Figures 1112 and 13 present obtained results of numerical simulations for the structures, such as effective refractive index, dispersion and birefringence for vertical and horizontal polarization components of the fundamental mode.

Fig. 11
figure 11

The effective refractive index for both polarization components of the fundamental mode (\(\hbox {E}_\mathrm{x}\) and \(\hbox {E}_\mathrm{y}\)) in the fiber shown in Figs. 9 and 10

Fig. 12
figure 12

Group velocity dispersion for both polarization components of the fundamental mode (\(\hbox {E}_\mathrm{x}\) and \(\hbox {E}_\mathrm{y}\)) in the fiber

Fig. 13
figure 13

Birefringence calculated for both polarization components of the fundamental mode (\(\hbox {E}_\mathrm{x}\) and \(\hbox {E}_\mathrm{y}\)) in the fiber shown in Figs. 9 and 10

The obtained results show, that for both analyzed MOF structures, high similarity of the effective refractive index and group velocity dispersion \(D\) is achieved (Figs. 11, 12). On the other hand, birefringence is different for both considered cases. Dispersion of birefringence in the fiber with core including a subwavelength defect is significantly lower than in the case of a regular lamellar core. Birefringence of the fiber with a regular lamellar core is B = 1.92 and varies in the range of 600–2,000 nm by \(\pm \)15 %. Birefringence of the fiber with an additional subwavelength defect in the core is B = 1.98 and it varies by \(\pm \)5 % in the range of 600–2,000 nm wavelengths.
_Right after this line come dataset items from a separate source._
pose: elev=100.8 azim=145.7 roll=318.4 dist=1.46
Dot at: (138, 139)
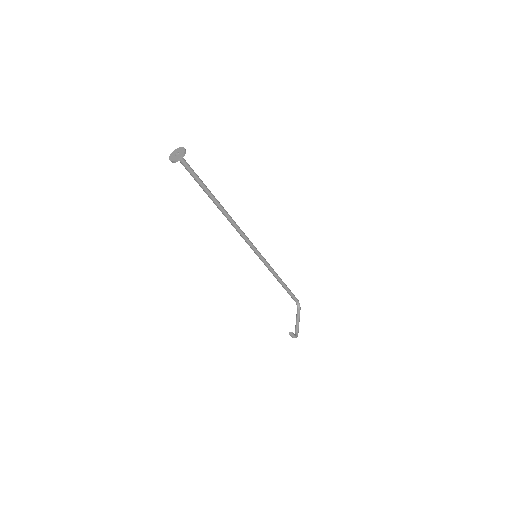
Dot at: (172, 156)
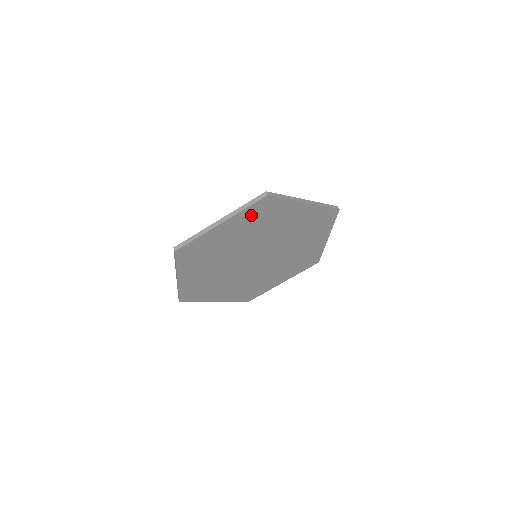
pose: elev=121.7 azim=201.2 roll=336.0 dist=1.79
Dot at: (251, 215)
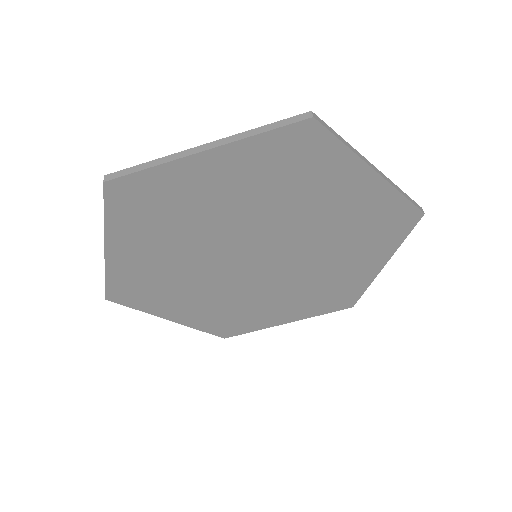
Dot at: (269, 156)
In particular, introduction of a defect in the core flattens the birefringence (\(\Delta B = 0.03\)) in comparison to the structure without a defect (\(\Delta B = 0.155\)) in the rage of 900–1,650 nm wavelengths.

5 Conclusions

We have shown, that appropriate tuning of microstructure in fiber with lamellar core, enables simultaneous manipulation of the dispersion and birefringence in a certain spectral range. Silicate-based microstructured optical fibers with a core made of interlined layers of two glasses NC21A and F2 and lattice constant of 900 nm enable to obtain flat birefringence over the spectral range of 600 nm (1,100–1,700 nm) with birefringence variation below \(\pm \)6 %. Additional improvement of the structure by means of introduction of an additional defect in the lamellar core allows further reduction of birefringence dispersion. A fiber with such an additional subwavelength defect in the core enables obtaining of the birefringence at the level of B = 1.98 with variation below \(\pm \)5 % over the spectral range 600–2,000 nm.